Rather than using stopwatches and measured distances, Ros makes the most of her local rolling terrain, and uses a combination of galloping, cross-country practice and hill work, with the exact mix depending on the horse’s development.
“Out hacking we go out of the drive and straight up a decent hill,” she says. “I don’t do specific drilled interval training because I can just use the hills.
“We have a field on our farm with cross-country fences, plus short steep hills. For an intermediate horse, I’ll vary a session with schooling and flying changes for their balance, some fences and cantering up and down hills.
“For the advanced horses we are able to use a neighbouring farmer’s valley for fitness work, so that will be more of a straight gallop, but they’ll also do cross-country and other things too.”
Green, green grass
“My horses eat a very grass-based diet,” says Ros. “I feed Emerald Green Feeds, which are predominantly grass-based – grass alfalfa, grass nuts, grass chaff – with an energy mix.
“One of the members of the business in the early days was singing at the band at my sister’s wedding. We got chatting about the horses, and he said he was looking for a sponsored rider. That was six or seven years ago, and they became my first sponsor.

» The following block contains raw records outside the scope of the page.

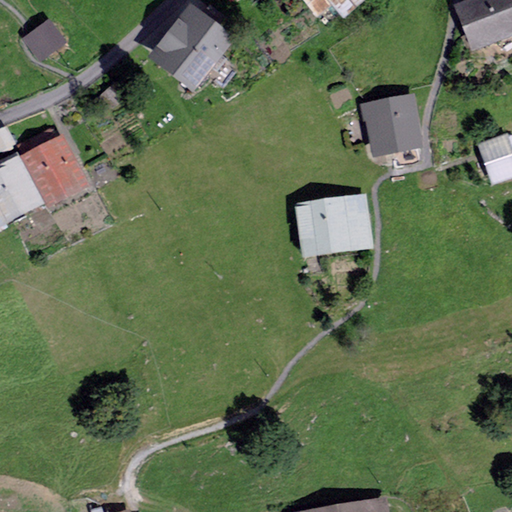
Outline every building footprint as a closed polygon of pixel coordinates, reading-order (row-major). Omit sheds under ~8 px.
[(310,0),(331,24),(359,0),(310,0)] [(511,36),(511,35),(511,0),(473,0),(461,5),(477,43),(509,30),(511,36)] [(191,13),(157,56),(193,85),(228,41),(191,13)] [(27,40),(40,59),(61,43),(47,24),(27,40)] [(380,148),(419,140),(412,99),(374,107),(373,103),(361,106),(366,125),(375,123),(380,148)] [(0,150),(12,144),(5,131),(0,133),(0,150)] [(18,147),(50,207),(62,200),(60,195),(84,183),(64,144),(59,147),(51,131),(18,147)] [(511,172),(511,138),(484,148),(494,179),(511,172)] [(0,219),(36,201),(20,168),(22,167),(16,155),(0,162),(0,219)] [(364,200),(298,210),(304,252),(370,242),(364,200)]
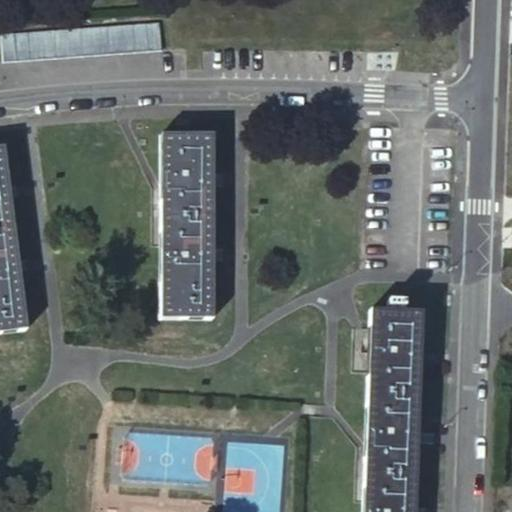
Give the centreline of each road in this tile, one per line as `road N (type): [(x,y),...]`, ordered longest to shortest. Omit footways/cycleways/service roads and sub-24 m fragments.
road 1 (residential): [(481,95),(168,92),(0,103)]
road 2 (residential): [(481,95),(467,511)]
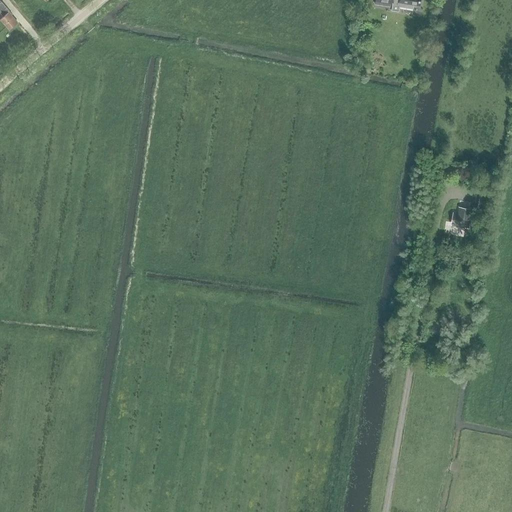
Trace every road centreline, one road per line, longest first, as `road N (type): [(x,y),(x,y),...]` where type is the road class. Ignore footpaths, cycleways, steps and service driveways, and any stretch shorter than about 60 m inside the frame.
road 1 (unclassified): [(383,511),(410,364)]
road 2 (tertiary): [(0,90),(107,0)]
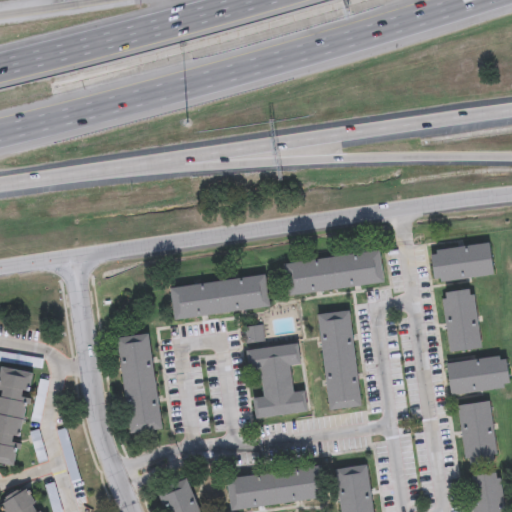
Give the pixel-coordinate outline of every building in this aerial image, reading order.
[(492,277),(434,284),(430,253),(488,246),(492,277)] [(287,298),(284,265),(379,254),(383,287),(287,298)] [(269,311),(173,322),(170,289),(265,279),(269,311)] [(480,351),(448,355),(441,295),(473,291),(480,351)] [(350,313),(360,409),(328,413),(318,317),(350,313)] [(160,432),(128,436),(117,339),(149,336),(160,432)] [(245,352),(297,347),(299,367),(289,368),(291,394),(303,393),(306,415),(255,421),(253,400),(262,399),(259,373),(248,374),(245,352)] [(449,398),(445,366),(505,357),(510,389),(449,398)] [(0,376),(2,368),(35,376),(13,469),(0,465),(0,376)] [(490,404),(495,465),(463,468),(458,407),(490,404)] [(81,482),(72,485),(58,432),(67,429),(81,482)] [(340,511),(336,471),(368,468),(372,511),(340,511)] [(230,511),(226,480),(321,469),(325,501),(230,511)] [(471,511),(468,479),(499,476),(503,511),(471,511)] [(165,511),(159,491),(189,481),(199,511),(165,511)] [(7,511),(3,504),(33,489),(44,511),(7,511)]
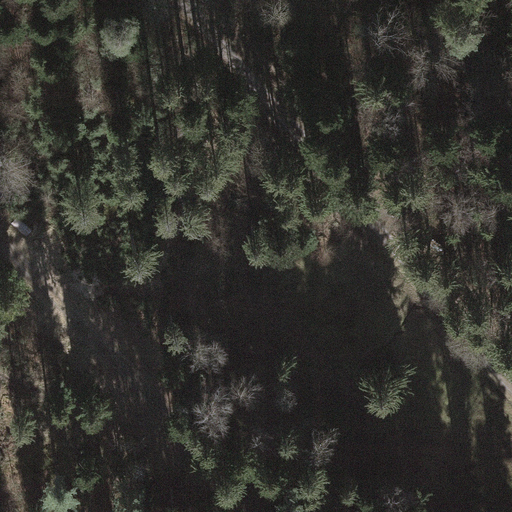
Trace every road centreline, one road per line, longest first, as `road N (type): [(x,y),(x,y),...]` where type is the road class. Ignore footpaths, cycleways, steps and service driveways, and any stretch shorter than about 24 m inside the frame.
road 1 (track): [(182,0),(511,385)]
road 2 (track): [(0,239),(188,439),(245,511)]
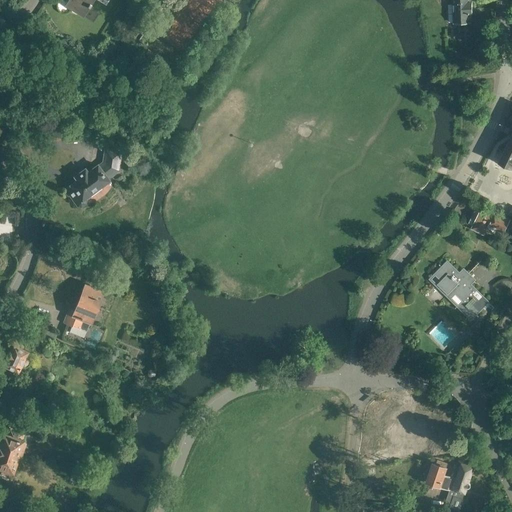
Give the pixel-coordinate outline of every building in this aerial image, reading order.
[(59,0),(57,2),(57,6),(57,9),(59,11),(62,12),(66,12),(68,11),(70,10),(70,9),(83,17),(94,0),(98,0),(106,5),(109,0),(59,0)] [(452,0),(454,23),(462,23),(463,24),(467,24),(468,22),(472,22),(471,13),(473,13),(473,9),(474,9),(473,2),(471,2),(470,0),(452,0)] [(511,138),(501,161),(511,166),(511,138)] [(75,176),(77,179),(64,189),(68,195),(69,194),(79,207),(81,207),(86,204),(87,200),(86,198),(111,180),(110,178),(120,171),(123,151),(105,148),(103,162),(99,165),(98,164),(88,171),(85,168),(75,176)] [(473,225),(472,228),(485,234),(488,227),(489,225),(497,229),(497,228),(504,231),(510,218),(483,205),(481,209),(473,225)] [(447,260),(429,278),(471,320),(489,302),(447,260)] [(72,325),(70,330),(85,336),(87,331),(90,323),(92,323),(105,291),(85,283),(75,310),(69,308),(64,321),(72,325)] [(53,327),(46,324),(42,333),(55,339),(58,332),(52,329),(53,327)] [(4,365),(19,372),(29,351),(14,344),(4,365)] [(37,399),(44,402),(47,394),(40,391),(37,399)] [(406,454),(425,452),(422,433),(415,434),(413,422),(390,426),(390,427),(389,428),(388,429),(388,431),(389,433),(390,434),(391,435),(394,434),(395,443),(401,442),(401,443),(403,442),(404,447),(405,447),(406,454)] [(8,452),(22,456),(27,441),(25,440),(26,438),(23,438),(26,432),(6,425),(4,431),(0,442),(0,446),(9,449),(8,452)] [(9,449),(0,446),(0,467),(3,468),(2,471),(11,474),(12,472),(15,472),(19,457),(21,458),(22,456),(8,452),(9,449)] [(441,486),(449,489),(454,476),(446,473),(448,466),(434,461),(427,481),(441,486)] [(454,476),(449,489),(450,489),(446,501),(451,503),(449,506),(460,510),(464,498),(463,498),(464,493),(466,493),(467,488),(468,488),(470,487),(471,486),(471,485),(471,484),(470,483),(469,483),(475,466),(462,462),(456,477),(454,476)]
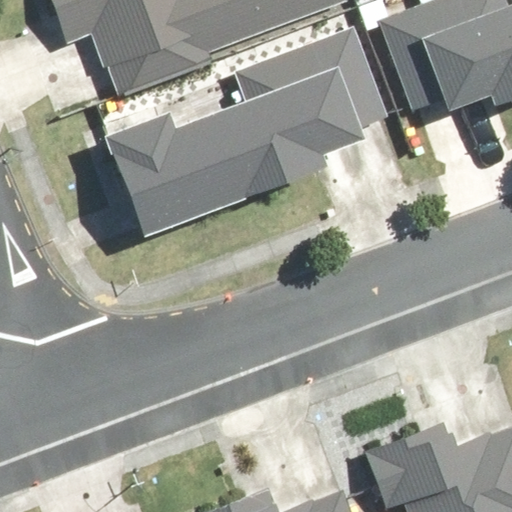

“Supplements are kept to a minimum,” Ros adds. “Most of the horses don’t have them.”
Ones to watch
“I feel I’m really building my string, with some lovely young horses coming up who’ll take over from the older boys,” says Ros.
- Pencos Crown Jewel (Jas), 11yo mare (Jumbo x Rock King), owned by Kate James and Annie Makin. “She is a real grafter. She’s small but absolutely loves to gallop on the cross-country.”
- Izilot DHI (Isaac), 7yo gelding by Zavall VDL x Marlon, owned by Alex Moody
and Ros. “Super talented. He’s sharp and spooky but so very exciting.”
- Lordships Graffalo (Walter), 8yo gelding (Grafenstolz x Rock King), owned by Michele Saul. “He’s a half-brother to Pencos Crown Jewel, who takes life in his stride and can perform in every phase.”
- Rehy Royal Diamond (Bling), 9yo gelding (Ars Vivendi x Diamond Lad), owned by Christopher Makin. “He’s just starting to learn to control his power. He is a character but is starting to concentrate and show promise.”